MCMC is the most commonly used numerical algorithm for generating posterior samples.

A Markov Chain is a sequence of randomly generated numbers where each draw depends on the one immediately preceding it.

Plot – Ian Murray (http://mlg.eng.cam.ac.uk/zoubin/tut06/mcmc.pdf)

Gibbs Sampling

Gibbs sampling is a type of MCMC that leverages the conditional distributions of parameters to generate samples by proposing them one at a time. This is the algorithm implemented in the popular Bayesian packages BUGS, WinBUGS, \({\tt nimble}\), and JAGS/\({\tt rjags}\), and that we use for \({\tt bayesTPC}\).

We will treat Gibbs sampling and other of the numerical methods as mostly “black boxes”. We’ll learn to diagnose output from these later on in the practical component.
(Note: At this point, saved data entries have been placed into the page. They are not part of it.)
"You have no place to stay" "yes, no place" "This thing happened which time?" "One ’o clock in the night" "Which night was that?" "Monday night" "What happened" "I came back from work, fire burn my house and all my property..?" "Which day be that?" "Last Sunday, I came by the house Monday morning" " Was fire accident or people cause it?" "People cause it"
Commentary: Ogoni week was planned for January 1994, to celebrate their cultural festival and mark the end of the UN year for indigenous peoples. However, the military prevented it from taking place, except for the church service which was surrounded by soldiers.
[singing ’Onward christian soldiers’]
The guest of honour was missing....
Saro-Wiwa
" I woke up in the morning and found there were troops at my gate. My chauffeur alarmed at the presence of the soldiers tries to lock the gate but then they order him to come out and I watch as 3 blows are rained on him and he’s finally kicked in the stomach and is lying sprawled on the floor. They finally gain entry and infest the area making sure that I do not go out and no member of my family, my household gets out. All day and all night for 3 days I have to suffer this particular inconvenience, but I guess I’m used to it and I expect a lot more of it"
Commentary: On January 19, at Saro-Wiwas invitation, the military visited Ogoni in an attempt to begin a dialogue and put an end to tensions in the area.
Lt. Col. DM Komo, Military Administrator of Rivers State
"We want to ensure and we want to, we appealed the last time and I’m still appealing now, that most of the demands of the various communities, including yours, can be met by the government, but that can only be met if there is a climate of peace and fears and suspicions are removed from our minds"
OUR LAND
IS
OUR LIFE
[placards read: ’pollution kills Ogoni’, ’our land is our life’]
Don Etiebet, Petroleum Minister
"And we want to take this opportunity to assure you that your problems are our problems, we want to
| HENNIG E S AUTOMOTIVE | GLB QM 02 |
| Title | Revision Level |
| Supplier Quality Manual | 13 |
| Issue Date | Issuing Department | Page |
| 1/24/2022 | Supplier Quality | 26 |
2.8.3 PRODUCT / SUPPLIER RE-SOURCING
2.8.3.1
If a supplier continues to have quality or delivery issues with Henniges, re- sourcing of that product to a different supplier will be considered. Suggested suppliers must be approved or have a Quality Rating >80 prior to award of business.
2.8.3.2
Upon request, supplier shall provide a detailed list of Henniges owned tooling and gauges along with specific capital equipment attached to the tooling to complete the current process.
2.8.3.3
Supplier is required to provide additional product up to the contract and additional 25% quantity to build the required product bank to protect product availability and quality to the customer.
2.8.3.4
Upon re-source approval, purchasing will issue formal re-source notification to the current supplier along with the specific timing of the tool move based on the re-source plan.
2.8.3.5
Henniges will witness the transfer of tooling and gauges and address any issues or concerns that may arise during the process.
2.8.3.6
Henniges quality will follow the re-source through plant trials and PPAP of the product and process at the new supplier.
What do we do with Posterior Samples?

We can treat the draws much like we would data:

Calculate posterior summaries (mean, median, mode, etc) just like we would a data sample
Calculate precision of the summaries (e.g., sample variance)
CIs via quantiles (order statistics of the data) or HPD intervals (using \({\tt CODA}\) package in \({\tt R}\))

If the samples are parameters in a complex model, we can plug them all in, one at a time, to get a range of possible predictions from the model (we’ll see this in the practical bit, later on).

Models Comparison via (DIC)

The Deviance Information Criterion (DIC) seeks to judge a model on how well it fits, penalized by the complexity of the model: \[ DIC = D(\bar{\theta}) + 2p_D \] where:

Deviance: \(D(\theta)=-2\log(\mathcal{L}(\theta; y)) + C\)
Penalty: \(p_D = \bar{D} -D(\bar{\theta})\)
\(D(\bar{\theta})\): deviance at the posterior mean of \(\theta\)
\(\bar{D}\): average deviance across the posterior samples.

\(\rightarrow\) Already implemented in nimble!

Bayesian using nimble/JAGS

Both nimble and JAGS implement Gibbs sampling/MCMC in a fairly easy to use package that you can call from R. Models are encoded using the BUGS language.

That is, once you specify the appropriate sampling distribution/likelihood and any priors for the parameters, it will use MCMC to obtain samples from the posterior in the right ratios so that we can calculate whatever we want.

Specifying a BUGS model

The trickiest and most important part of each analysis is properly specifying the model for all of the data that you want to fit. Before you begin to code, you need to decide:

What is the relationship between your predictors and your response?
What kind of probability distribution should you use to describe your response variable?
Are there any constraints on your parameters or responses that you need to encode in your prior or likelihood, respectively?

Next Steps

There are two practicals focusing on using \({\tt nimble}\) and \({\tt bayesTPC}\) to conduct analyses. It has two main chunks:

Comparing your conjugate Bayesian analysis on the midge data to the approximate results with \({\tt nimble}\).
Fitting a TPC to trait data using \({\tt bayesTPC}\) (easier than having to code it yourself in \({\tt nimble}\)!).

For both you’ll be led through visualizing your MCMC chains and your posterior distributions of parameters and predictions. There are also advanced practice suggestions for those who want to go further.